Port Arthur, Tasmania
Even on Australia’s scenic Tasman Peninsula – where you’ll find mind-blowing coastal views, towering cliffs and a friendly wombat or two – there are some spots that are so scary, you may want to avert your eyes.

What to do
Visit one of the most haunted places Down Under, the former convict settlement at Port Arthur. Starting off as a penal settlement for convicts sent over from Britain in 1830, the site has since served as an industrial prison, a mental asylum, a hospital and a schoolhouse – all institutions bound to produce a phantom or two. During your tour, you’ll hear about the lives and deaths of the convicts, soldiers and freemen buried on the grounds. If it takes more than a spooky story to get your teeth chattering, join Port Arthur’s Paranormal Investigation Experience. As you suss out spirits, you’ll visit the Commandant’s Cottage, Separate Prison, Magistrate’s House, Parsonage and the church. Plus, you’ll get your own ghost hunting equipment to assist in making contact with the other side.

Where to stay
A safe distance from the ghost and ghouls of the port, you’ll sleep sound at The Islington Hotel in Hobart. But if you’d like even more distance between you and the phantoms, stay at the modern MONA Pavilions, where you’ll find avant-garde architecture, an indoor pool and nary an apparition for miles.

Paris Catacombs

Paris Catacombs

Paris, France
It’s not all garden strolls and shopping sprees along the Rue de Charlot in the City of Light. Paris has some terrifying tricks up its sleeve, too.

What to do
Nothing screams scary like an underground ossuary with the bones of more than six million. Head to the Paris Catacombs, a labyrinth of tunnels over 21 metres below street level. But because it’s almost impossible to navigate the subterranean network on your own, be sure to book a tour.
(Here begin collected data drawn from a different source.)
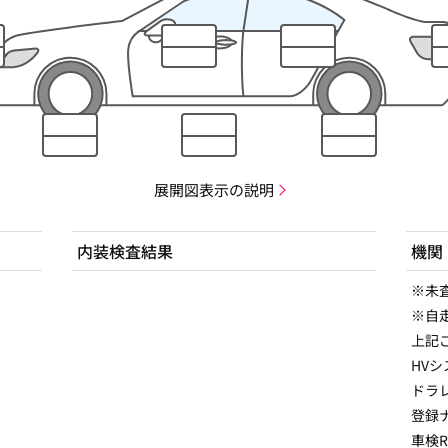
展開図表示の説明
内装検査結果
機関
※未
※自
上記
HV
ドラ
登録
車検R8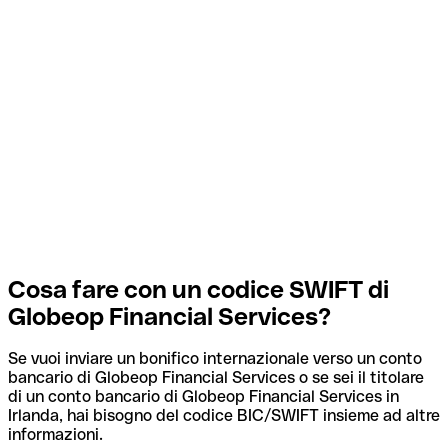
Cosa fare con un codice SWIFT di
Globeop Financial Services?
Se vuoi inviare un bonifico internazionale verso un conto
bancario di Globeop Financial Services o se sei il titolare
di un conto bancario di Globeop Financial Services in
Irlanda, hai bisogno del codice BIC/SWIFT insieme ad altre
informazioni.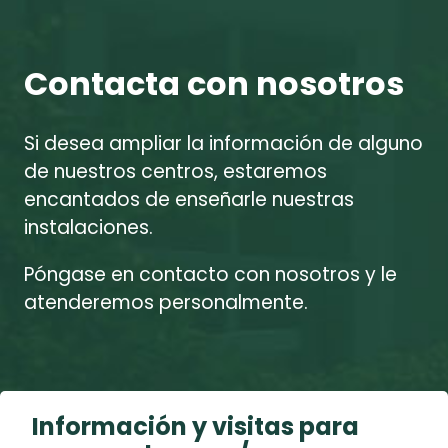
Contacta con nosotros
Si desea ampliar la información de alguno
de nuestros centros, estaremos
encantados de enseñarle nuestras
instalaciones.
Póngase en contacto con nosotros y le
atenderemos personalmente.
Información y visitas para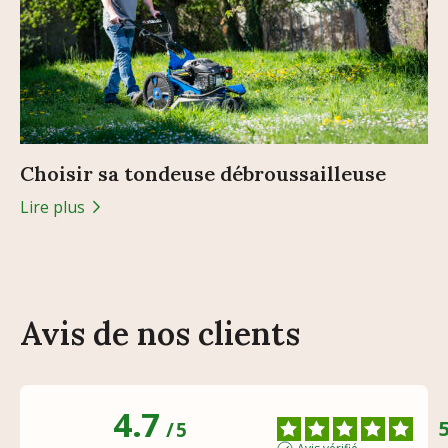
Choisir sa tondeuse débroussailleuse
Lire plus
Avis de nos clients
4.7
/
5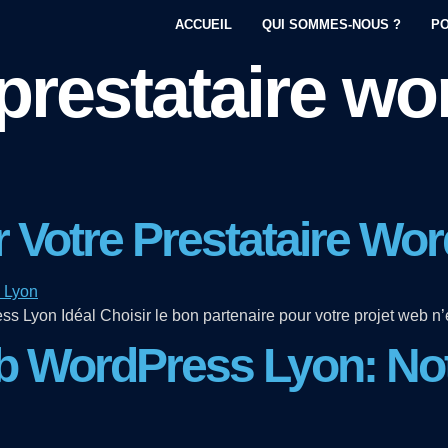
ACCUEIL
QUI SOMMES-NOUS ?
PO
prestataire w
ir Votre Prestataire W
s Lyon Idéal Choisir le bon partenaire pour votre projet web n’
eb WordPress Lyon: No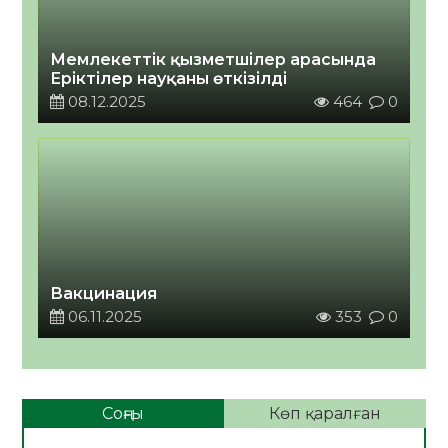
Мемлекеттік қызметшілер арасында
Еріктілер науқаны өткізілді
08.12.2025
464
0
Вакцинация
06.11.2025
353
0
Соңғы
Көп қаралған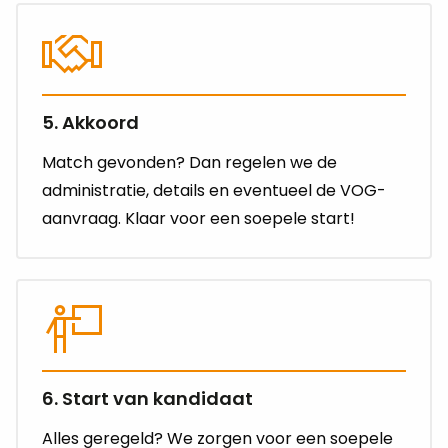
5. Akkoord
Match gevonden? Dan regelen we de
administratie, details en eventueel de VOG-
aanvraag. Klaar voor een soepele start!
6. Start van kandidaat
Alles geregeld? We zorgen voor een soepele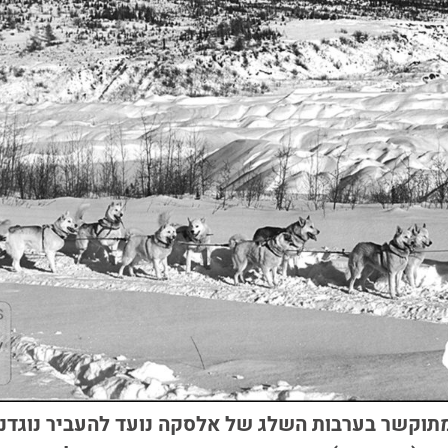
תוקשר בערבות השלג של אלסקה נועד להעביר נוגדני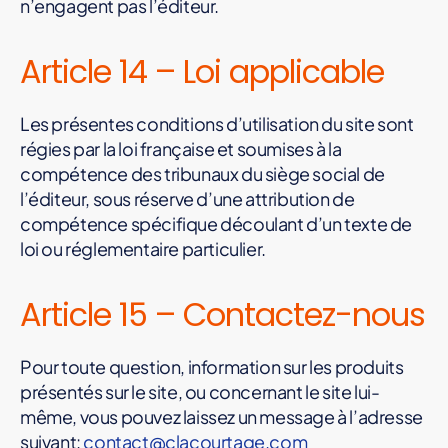
n’engagent pas l’éditeur.
Article 14 – Loi applicable
Les présentes conditions d’utilisation du site sont
régies par la loi française et soumises à la
compétence des tribunaux du siège social de
l’éditeur, sous réserve d’une attribution de
compétence spécifique découlant d’un texte de
loi ou réglementaire particulier.
Article 15 – Contactez-nous
Pour toute question, information sur les produits
présentés sur le site, ou concernant le site lui-
même, vous pouvez laissez un message à l’adresse
suivant:
contact@clacourtage.com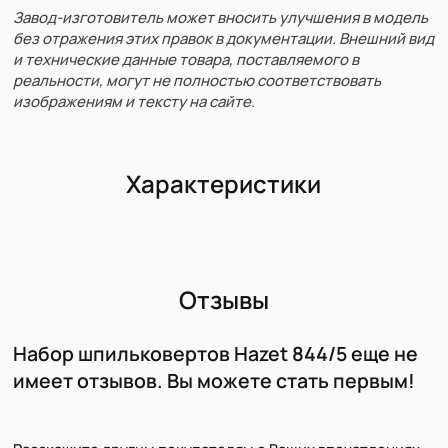
Завод-изготовитель может вносить улучшения в модель
без отражения этих правок в документации. Внешний вид
и технические данные товара, поставляемого в
реальности, могут не полностью соответствовать
изображениям и тексту на сайте.
Характеристики
Отзывы
Набор шпильковертов Hazet 844/5 еще не
имеет отзывов. Вы можете стать первым!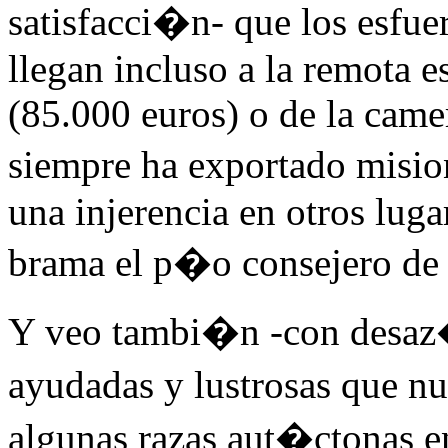
satisfacci�n- que los esfuer
llegan incluso a la remota
(85.000 euros) o de la cam
siempre ha exportado misio
una injerencia en otros lug
brama el p�o consejero d
Y veo tambi�n -con desa
ayudadas y lustrosas que n
algunas razas aut�ctonas e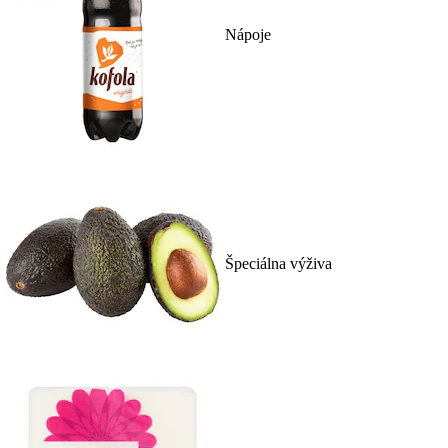
Nápoje
Špeciálna výživa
The story behind the catacombs dates back to the 18th century, when Paris was rife with disease. Once the city’s cemeteries filled up, Parisians needed a new place for the remains of the deceased. That’s when they introduced the skeletal storeroom known as the catacombs in the 1780s.

Where to stay
You won’t find any skeletons in the closets at Hôtel Les Dames du Panthéon or La Belle Juliette – both within striking distance of the catacombs. The incredibly lavish, La Réserve Paris Apartments are a bit farther away, but they overlook another famous French graveyard – the Passy Cemetery, the resting place of Édouard Manet, Marcel Renault, Claude Debussy and Jacques Guerlain.